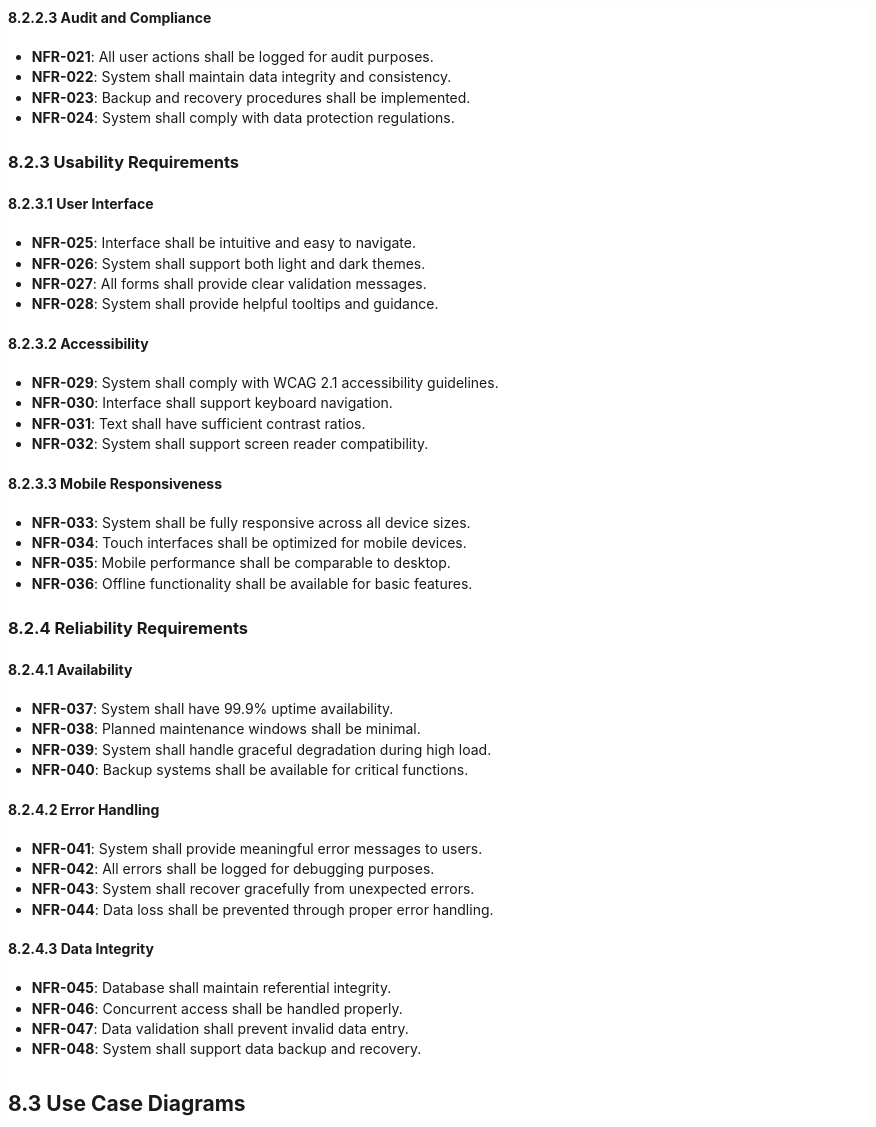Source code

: #### 8.2.2.3 Audit and Compliance

- **NFR-021**: All user actions shall be logged for audit purposes.
- **NFR-022**: System shall maintain data integrity and consistency.
- **NFR-023**: Backup and recovery procedures shall be implemented.
- **NFR-024**: System shall comply with data protection regulations.

### 8.2.3 Usability Requirements

#### 8.2.3.1 User Interface

- **NFR-025**: Interface shall be intuitive and easy to navigate.
- **NFR-026**: System shall support both light and dark themes.
- **NFR-027**: All forms shall provide clear validation messages.
- **NFR-028**: System shall provide helpful tooltips and guidance.

#### 8.2.3.2 Accessibility

- **NFR-029**: System shall comply with WCAG 2.1 accessibility guidelines.
- **NFR-030**: Interface shall support keyboard navigation.
- **NFR-031**: Text shall have sufficient contrast ratios.
- **NFR-032**: System shall support screen reader compatibility.

#### 8.2.3.3 Mobile Responsiveness

- **NFR-033**: System shall be fully responsive across all device sizes.
- **NFR-034**: Touch interfaces shall be optimized for mobile devices.
- **NFR-035**: Mobile performance shall be comparable to desktop.
- **NFR-036**: Offline functionality shall be available for basic features.

### 8.2.4 Reliability Requirements

#### 8.2.4.1 Availability

- **NFR-037**: System shall have 99.9% uptime availability.
- **NFR-038**: Planned maintenance windows shall be minimal.
- **NFR-039**: System shall handle graceful degradation during high load.
- **NFR-040**: Backup systems shall be available for critical functions.

#### 8.2.4.2 Error Handling

- **NFR-041**: System shall provide meaningful error messages to users.
- **NFR-042**: All errors shall be logged for debugging purposes.
- **NFR-043**: System shall recover gracefully from unexpected errors.
- **NFR-044**: Data loss shall be prevented through proper error handling.

#### 8.2.4.3 Data Integrity

- **NFR-045**: Database shall maintain referential integrity.
- **NFR-046**: Concurrent access shall be handled properly.
- **NFR-047**: Data validation shall prevent invalid data entry.
- **NFR-048**: System shall support data backup and recovery.

## 8.3 Use Case Diagrams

--- DIRECTIONS ---
From the first line above down to the line with "- **NFR-024**: System", reproduce every line and no others, omitting pictures.

--- WRITTEN REPLY ---
Source code

: #### 8.2.2.3 Audit and Compliance

- **NFR-021**: All user actions shall be logged for audit purposes.
- **NFR-022**: System shall maintain data integrity and consistency.
- **NFR-023**: Backup and recovery procedures shall be implemented.
- **NFR-024**: System shall comply with data protection regulations.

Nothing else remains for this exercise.